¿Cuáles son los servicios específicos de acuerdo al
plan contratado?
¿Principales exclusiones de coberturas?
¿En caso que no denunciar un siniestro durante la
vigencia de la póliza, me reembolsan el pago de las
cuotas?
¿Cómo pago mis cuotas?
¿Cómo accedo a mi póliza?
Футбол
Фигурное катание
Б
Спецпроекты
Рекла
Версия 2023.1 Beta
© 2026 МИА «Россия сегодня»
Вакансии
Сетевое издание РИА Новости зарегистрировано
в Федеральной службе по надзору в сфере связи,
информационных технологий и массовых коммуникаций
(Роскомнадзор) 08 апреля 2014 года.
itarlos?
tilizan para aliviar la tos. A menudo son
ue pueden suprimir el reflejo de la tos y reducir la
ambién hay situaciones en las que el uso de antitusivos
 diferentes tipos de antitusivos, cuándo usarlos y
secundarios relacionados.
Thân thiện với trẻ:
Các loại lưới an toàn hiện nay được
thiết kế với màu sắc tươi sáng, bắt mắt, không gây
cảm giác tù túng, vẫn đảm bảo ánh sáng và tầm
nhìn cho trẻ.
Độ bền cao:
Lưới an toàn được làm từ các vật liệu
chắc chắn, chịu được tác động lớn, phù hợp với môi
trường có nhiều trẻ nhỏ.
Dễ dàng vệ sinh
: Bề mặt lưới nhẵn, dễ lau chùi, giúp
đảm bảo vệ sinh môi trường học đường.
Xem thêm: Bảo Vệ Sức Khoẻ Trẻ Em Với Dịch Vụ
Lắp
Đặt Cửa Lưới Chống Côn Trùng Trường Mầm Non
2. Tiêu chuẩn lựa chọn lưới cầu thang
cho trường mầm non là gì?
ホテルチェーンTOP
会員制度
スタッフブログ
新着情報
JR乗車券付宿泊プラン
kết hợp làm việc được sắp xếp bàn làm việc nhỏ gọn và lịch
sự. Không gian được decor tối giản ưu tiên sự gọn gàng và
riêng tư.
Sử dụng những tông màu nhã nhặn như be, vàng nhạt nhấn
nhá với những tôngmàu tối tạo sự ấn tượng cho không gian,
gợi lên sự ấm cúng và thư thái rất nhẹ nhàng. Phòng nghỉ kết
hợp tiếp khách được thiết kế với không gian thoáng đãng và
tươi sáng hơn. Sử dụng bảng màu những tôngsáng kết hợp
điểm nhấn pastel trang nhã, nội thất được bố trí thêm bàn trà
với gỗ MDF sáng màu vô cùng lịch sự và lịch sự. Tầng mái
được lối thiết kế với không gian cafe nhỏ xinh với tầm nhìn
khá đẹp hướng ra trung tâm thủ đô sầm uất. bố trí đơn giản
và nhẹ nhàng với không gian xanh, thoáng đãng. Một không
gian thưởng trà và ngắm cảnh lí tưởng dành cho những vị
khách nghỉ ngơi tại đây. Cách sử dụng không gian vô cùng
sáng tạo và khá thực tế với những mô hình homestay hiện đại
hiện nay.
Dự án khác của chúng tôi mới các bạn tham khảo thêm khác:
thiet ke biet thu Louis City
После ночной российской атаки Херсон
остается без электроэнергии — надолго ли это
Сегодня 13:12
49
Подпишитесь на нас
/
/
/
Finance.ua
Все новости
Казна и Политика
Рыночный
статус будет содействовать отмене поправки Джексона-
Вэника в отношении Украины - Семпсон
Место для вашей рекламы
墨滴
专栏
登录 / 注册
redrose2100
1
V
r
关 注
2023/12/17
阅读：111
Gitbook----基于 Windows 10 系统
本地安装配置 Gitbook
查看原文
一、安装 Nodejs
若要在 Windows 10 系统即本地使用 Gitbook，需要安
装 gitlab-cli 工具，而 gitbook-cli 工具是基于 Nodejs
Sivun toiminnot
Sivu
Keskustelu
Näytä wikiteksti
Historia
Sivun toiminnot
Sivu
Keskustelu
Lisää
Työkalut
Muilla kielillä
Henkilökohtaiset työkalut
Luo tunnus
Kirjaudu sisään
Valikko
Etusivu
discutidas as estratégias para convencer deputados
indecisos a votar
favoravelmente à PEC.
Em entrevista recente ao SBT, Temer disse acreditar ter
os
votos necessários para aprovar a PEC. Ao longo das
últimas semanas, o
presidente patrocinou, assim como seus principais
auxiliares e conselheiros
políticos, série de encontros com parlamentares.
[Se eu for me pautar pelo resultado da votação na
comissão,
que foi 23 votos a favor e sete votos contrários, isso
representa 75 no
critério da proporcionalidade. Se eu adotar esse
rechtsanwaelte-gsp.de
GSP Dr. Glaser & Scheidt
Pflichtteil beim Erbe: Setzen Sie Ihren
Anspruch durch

[ASSIGNMENT] Copy out the part of the records that opens with the first line and closes with the line containing "và nhẹ nhàng", including both of those lines.

[EXPECTED OUTPUT]
¿Cuáles son los servicios específicos de acuerdo al
plan contratado?
¿Principales exclusiones de coberturas?
¿En caso que no denunciar un siniestro durante la
vigencia de la póliza, me reembolsan el pago de las
cuotas?
¿Cómo pago mis cuotas?
¿Cómo accedo a mi póliza?
Футбол
Фигурное катание
Б
Спецпроекты
Рекла
Версия 2023.1 Beta
© 2026 МИА «Россия сегодня»
Вакансии
Сетевое издание РИА Новости зарегистрировано
в Федеральной службе по надзору в сфере связи,
информационных технологий и массовых коммуникаций
(Роскомнадзор) 08 апреля 2014 года.
itarlos?
tilizan para aliviar la tos. A menudo son
ue pueden suprimir el reflejo de la tos y reducir la
ambién hay situaciones en las que el uso de antitusivos
 diferentes tipos de antitusivos, cuándo usarlos y
secundarios relacionados.
Thân thiện với trẻ:
Các loại lưới an toàn hiện nay được
thiết kế với màu sắc tươi sáng, bắt mắt, không gây
cảm giác tù túng, vẫn đảm bảo ánh sáng và tầm
nhìn cho trẻ.
Độ bền cao:
Lưới an toàn được làm từ các vật liệu
chắc chắn, chịu được tác động lớn, phù hợp với môi
trường có nhiều trẻ nhỏ.
Dễ dàng vệ sinh
: Bề mặt lưới nhẵn, dễ lau chùi, giúp
đảm bảo vệ sinh môi trường học đường.
Xem thêm: Bảo Vệ Sức Khoẻ Trẻ Em Với Dịch Vụ
Lắp
Đặt Cửa Lưới Chống Côn Trùng Trường Mầm Non
2. Tiêu chuẩn lựa chọn lưới cầu thang
cho trường mầm non là gì?
ホテルチェーンTOP
会員制度
スタッフブログ
新着情報
JR乗車券付宿泊プラン
kết hợp làm việc được sắp xếp bàn làm việc nhỏ gọn và lịch
sự. Không gian được decor tối giản ưu tiên sự gọn gàng và
riêng tư.
Sử dụng những tông màu nhã nhặn như be, vàng nhạt nhấn
nhá với những tôngmàu tối tạo sự ấn tượng cho không gian,
gợi lên sự ấm cúng và thư thái rất nhẹ nhàng. Phòng nghỉ kết
hợp tiếp khách được thiết kế với không gian thoáng đãng và
tươi sáng hơn. Sử dụng bảng màu những tôngsáng kết hợp
điểm nhấn pastel trang nhã, nội thất được bố trí thêm bàn trà
với gỗ MDF sáng màu vô cùng lịch sự và lịch sự. Tầng mái
được lối thiết kế với không gian cafe nhỏ xinh với tầm nhìn
khá đẹp hướng ra trung tâm thủ đô sầm uất. bố trí đơn giản
và nhẹ nhàng với không gian xanh, thoáng đãng. Một không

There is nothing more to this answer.